2) Verify every tactical and legal claim against the reconstructed board:
   - A “capture” only if the destination square currently contains an opponent piece (or is the EP target when EP is legal). Identify the captured piece and square correctly.
   - A “check” only if, after the move, the opponent king is actually attacked. State the attacking line/pattern (e.g., discovered check, rook along file with no blockers, knight L-jump).
   - A “mate” only if no legal defense exists. Explicitly consider:
     - All king moves (confirm destination squares are not occupied by own pieces and not attacked).
     - All possible interpositions on the checking line by any legal piece.
     - All legal captures of the checking piece (including en passant when relevant) and recaptures.
   - Confirm piece movement legality and clear paths for sliders (queen/rook/bishop).
   - Confirm square identities and sides (avoid misidentifying pieces or colors).
3) Evaluate the allowed moves by concrete calculation first:
   - Prioritize forcing moves: checks > captures > strong threats > quiet moves.
   - For each candidate, test the opponent’s best defense at least one move deep; if the line remains forcing or tactically critical, extend another move or two.
   - Always check for simple, strong defensive resources (king flights, interpositions, counterchecks, captures).
   - Compare outcomes by:
     - Immediate material result (clean wins/losses, forcing forks, pins, skewers).
     - King safety and attack continuity (forced mates, perpetuals avoided/forced).
     - Unstoppable threats (promotion, decisive invasion).
     - Conversion prospects (passed pawns, piece activity, coordination).
   - Do not prefer a “safe-looking” quiet move over a forcing win; validate by calculation. Conversely, avoid tempting but unsound tactics if the opponent has a clear refutation.
4) Special cases and tie-breakers:
   - If only one allowed move is given, select it (you may note it’s the only allowed move).
   - If two candidates are strong, choose the one that is more forcing or yields a more durable, unavoidable advantage (e.g., forced mate or clear material gain).
   - Do not dismiss a forcing line on vague “king safety” grounds; either refute it concretely or accept it if it stands.
5) Style and constraints:
   - Be concise and factual. Do not include engine scores or vague claims.
   - Include a brief PV for tactical/forcing positions: your move, opponent’s best reply, and one or two key follow-up moves.
   - Use precise square references and correct piece identities based on the FEN.
   - Output format must be exactly:
     reasoning: <short, factual justification with key line(s)>
     solution: <best move in UCI notation>

Domain reminders and common pitfalls (avoid them)
- Confirm the side to move from the FEN; never assume.
- Verify sliding paths are clear before asserting a check/capture.
- Before claiming a capture or check (e.g., Qg7+, Nxg5, Rxd8), confirm the piece can legally reach the destination and the line is not blocked.
- When asserting mate, systematically eliminate: king moves, interpositions, and captures (including unusual ones like EP when legal).
- Promotions must include the correct UCI promotion letter (q/r/b/n); ensure the pawn starts on the correct rank and reaches the last rank.
- En passant is only legal when the FEN’s EP square enables it in that exact ply.
- Among allowed moves, prefer decisive forcing tactics (e.g., immediate checkmate or winning material) over “safer-looking” non-forcing moves; verify by calculating the opponent’s best reply, not a cooperative one.

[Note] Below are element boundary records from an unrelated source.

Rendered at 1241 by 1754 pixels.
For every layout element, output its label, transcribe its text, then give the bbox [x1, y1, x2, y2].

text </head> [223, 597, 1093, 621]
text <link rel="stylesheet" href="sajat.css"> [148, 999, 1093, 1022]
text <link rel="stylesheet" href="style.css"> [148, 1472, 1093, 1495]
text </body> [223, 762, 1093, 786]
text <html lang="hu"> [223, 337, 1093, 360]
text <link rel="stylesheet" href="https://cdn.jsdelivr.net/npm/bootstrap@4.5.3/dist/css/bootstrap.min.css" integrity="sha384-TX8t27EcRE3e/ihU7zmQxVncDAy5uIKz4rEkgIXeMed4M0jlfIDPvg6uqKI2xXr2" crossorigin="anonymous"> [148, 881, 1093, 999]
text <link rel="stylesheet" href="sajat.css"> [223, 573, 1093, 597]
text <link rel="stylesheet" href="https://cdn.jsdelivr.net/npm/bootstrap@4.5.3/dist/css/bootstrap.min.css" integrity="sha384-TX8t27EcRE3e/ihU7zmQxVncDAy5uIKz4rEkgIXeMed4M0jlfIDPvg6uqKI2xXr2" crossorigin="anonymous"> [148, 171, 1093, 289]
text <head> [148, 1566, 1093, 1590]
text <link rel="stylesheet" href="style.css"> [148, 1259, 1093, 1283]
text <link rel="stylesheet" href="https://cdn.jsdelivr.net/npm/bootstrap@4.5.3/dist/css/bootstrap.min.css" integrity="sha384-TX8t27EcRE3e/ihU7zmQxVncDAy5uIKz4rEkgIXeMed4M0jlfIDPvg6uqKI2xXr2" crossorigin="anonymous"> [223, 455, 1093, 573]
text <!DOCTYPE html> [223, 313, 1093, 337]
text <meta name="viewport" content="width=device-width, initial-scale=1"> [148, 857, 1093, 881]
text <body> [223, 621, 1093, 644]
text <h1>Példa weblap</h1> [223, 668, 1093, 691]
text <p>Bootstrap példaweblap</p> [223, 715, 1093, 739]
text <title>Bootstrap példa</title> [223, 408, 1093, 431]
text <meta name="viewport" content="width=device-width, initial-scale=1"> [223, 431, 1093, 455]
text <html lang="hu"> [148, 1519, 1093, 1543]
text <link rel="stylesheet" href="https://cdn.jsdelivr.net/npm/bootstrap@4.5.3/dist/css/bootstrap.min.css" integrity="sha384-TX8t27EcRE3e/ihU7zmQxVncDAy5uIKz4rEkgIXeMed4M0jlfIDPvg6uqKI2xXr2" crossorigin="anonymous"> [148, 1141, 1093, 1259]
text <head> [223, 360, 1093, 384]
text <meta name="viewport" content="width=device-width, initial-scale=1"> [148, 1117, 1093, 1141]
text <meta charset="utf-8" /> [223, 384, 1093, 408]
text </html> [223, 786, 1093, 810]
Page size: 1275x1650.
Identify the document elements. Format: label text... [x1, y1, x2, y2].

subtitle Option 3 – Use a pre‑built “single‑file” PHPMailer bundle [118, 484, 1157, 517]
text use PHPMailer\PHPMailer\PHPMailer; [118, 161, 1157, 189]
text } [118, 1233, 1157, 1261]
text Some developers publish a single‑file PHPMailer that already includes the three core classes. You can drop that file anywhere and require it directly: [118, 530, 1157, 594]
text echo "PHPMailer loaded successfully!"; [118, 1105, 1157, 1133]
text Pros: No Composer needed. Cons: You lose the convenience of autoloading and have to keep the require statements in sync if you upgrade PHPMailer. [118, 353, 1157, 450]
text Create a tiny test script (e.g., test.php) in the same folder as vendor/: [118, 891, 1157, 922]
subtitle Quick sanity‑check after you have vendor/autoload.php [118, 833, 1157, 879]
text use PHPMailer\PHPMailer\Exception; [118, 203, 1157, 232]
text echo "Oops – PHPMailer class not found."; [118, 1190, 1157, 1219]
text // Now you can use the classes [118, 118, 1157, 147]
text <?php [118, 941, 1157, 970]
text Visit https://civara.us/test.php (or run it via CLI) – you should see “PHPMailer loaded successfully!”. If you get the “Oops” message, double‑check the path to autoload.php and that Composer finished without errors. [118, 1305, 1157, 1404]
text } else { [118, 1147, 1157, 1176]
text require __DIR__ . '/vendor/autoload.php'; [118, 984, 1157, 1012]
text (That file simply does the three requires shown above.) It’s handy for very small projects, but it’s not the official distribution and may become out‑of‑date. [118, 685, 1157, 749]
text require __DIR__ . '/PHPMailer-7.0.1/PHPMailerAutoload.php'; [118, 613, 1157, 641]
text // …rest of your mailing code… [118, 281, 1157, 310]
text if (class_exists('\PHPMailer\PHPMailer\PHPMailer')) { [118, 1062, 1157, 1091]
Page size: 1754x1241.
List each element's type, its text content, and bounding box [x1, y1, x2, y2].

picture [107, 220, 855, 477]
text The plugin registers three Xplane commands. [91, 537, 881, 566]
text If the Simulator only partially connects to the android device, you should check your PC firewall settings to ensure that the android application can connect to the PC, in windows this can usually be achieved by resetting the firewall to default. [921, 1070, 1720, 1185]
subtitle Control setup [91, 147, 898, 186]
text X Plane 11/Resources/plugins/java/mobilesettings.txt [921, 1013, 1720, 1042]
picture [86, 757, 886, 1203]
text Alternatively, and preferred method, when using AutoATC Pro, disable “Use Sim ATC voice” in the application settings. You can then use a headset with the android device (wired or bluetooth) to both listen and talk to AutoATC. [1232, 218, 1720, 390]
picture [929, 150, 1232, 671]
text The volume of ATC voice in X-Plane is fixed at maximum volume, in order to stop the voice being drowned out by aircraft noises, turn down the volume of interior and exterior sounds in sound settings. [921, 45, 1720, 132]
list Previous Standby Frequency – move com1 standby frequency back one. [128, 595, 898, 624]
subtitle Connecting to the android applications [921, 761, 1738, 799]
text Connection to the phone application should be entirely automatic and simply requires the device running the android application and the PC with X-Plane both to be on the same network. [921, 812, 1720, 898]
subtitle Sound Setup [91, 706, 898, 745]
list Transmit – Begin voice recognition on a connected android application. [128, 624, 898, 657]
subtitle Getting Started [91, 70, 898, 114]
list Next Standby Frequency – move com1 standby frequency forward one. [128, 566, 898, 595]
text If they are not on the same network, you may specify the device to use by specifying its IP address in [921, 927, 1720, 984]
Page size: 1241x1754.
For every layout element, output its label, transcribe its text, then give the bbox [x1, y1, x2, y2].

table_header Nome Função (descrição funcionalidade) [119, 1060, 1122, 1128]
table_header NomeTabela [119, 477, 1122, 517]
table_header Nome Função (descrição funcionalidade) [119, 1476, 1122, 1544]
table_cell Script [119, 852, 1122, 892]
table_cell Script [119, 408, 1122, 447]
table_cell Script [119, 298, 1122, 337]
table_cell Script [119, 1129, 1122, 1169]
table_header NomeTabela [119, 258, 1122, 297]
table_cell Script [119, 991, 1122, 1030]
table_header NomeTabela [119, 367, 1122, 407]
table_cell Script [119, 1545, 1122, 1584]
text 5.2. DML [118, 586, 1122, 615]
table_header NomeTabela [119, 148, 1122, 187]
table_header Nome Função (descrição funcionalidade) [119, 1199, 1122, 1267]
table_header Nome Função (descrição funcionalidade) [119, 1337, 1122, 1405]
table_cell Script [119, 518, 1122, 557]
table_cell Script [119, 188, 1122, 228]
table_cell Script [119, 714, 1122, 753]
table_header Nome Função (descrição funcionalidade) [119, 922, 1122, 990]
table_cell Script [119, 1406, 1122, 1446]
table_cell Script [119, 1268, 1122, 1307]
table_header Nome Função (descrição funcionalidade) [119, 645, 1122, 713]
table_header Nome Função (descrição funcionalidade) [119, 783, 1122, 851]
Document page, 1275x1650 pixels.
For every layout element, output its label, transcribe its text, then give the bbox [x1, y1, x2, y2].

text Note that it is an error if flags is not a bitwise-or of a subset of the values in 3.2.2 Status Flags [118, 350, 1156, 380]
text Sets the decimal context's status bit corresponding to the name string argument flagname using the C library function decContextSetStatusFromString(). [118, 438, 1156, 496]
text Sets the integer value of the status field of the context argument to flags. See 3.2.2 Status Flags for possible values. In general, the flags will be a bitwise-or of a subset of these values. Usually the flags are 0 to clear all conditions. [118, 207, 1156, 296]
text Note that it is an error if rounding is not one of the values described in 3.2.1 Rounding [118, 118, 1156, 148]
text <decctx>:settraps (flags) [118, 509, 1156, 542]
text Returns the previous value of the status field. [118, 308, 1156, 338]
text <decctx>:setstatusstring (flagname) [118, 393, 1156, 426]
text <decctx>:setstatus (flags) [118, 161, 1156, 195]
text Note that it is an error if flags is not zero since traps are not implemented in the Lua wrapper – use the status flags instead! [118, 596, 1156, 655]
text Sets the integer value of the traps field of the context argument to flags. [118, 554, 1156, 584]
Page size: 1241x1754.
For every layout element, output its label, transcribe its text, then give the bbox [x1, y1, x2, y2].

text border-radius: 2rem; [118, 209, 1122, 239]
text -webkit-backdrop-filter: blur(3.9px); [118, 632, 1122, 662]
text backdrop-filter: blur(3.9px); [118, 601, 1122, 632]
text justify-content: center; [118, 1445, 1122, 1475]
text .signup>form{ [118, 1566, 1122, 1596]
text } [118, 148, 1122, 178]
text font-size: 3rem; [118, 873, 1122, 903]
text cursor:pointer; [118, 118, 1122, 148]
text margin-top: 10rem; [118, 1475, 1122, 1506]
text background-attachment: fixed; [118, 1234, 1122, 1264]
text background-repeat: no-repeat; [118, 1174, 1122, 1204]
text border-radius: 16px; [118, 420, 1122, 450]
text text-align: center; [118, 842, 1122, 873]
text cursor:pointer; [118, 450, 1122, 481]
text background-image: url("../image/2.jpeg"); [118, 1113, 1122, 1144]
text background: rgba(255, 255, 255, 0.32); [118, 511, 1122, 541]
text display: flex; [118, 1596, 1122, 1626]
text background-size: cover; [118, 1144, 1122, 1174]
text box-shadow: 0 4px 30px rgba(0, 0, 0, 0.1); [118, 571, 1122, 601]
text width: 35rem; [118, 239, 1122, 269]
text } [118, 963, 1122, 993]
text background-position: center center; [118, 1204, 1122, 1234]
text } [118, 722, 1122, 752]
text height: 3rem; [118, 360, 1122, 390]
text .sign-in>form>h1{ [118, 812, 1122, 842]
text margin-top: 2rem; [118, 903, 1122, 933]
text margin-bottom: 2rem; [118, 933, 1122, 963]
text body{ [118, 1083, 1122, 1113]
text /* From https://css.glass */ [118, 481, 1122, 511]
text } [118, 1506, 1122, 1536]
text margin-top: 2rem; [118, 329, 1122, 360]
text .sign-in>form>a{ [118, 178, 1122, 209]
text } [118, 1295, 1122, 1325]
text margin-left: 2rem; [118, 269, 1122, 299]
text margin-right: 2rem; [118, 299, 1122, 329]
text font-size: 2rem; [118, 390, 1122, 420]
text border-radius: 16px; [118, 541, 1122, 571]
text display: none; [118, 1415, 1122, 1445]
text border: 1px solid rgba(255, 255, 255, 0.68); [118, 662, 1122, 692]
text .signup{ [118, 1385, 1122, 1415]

Decision/verification checklist before finalizing
- Parsed FEN fields correctly; board and side to move verified.
- Legalities checked: move pattern, occupancy, pins (king not left in check), castling/EP specifics where relevant.
- Forcing lines examined for each allowed move; opponent’s strongest defense considered.
- If claiming check/mate/material win, verified with explicit lines and defenses refuted.
- Chosen move is in allowed_moves and encoded correctly in UCI (with promotion when applicable).
- reasoning is concise, factual, includes one short PV and the key idea(s).

Getting this prompt took 40 minutes with five examples used as training and five as validation.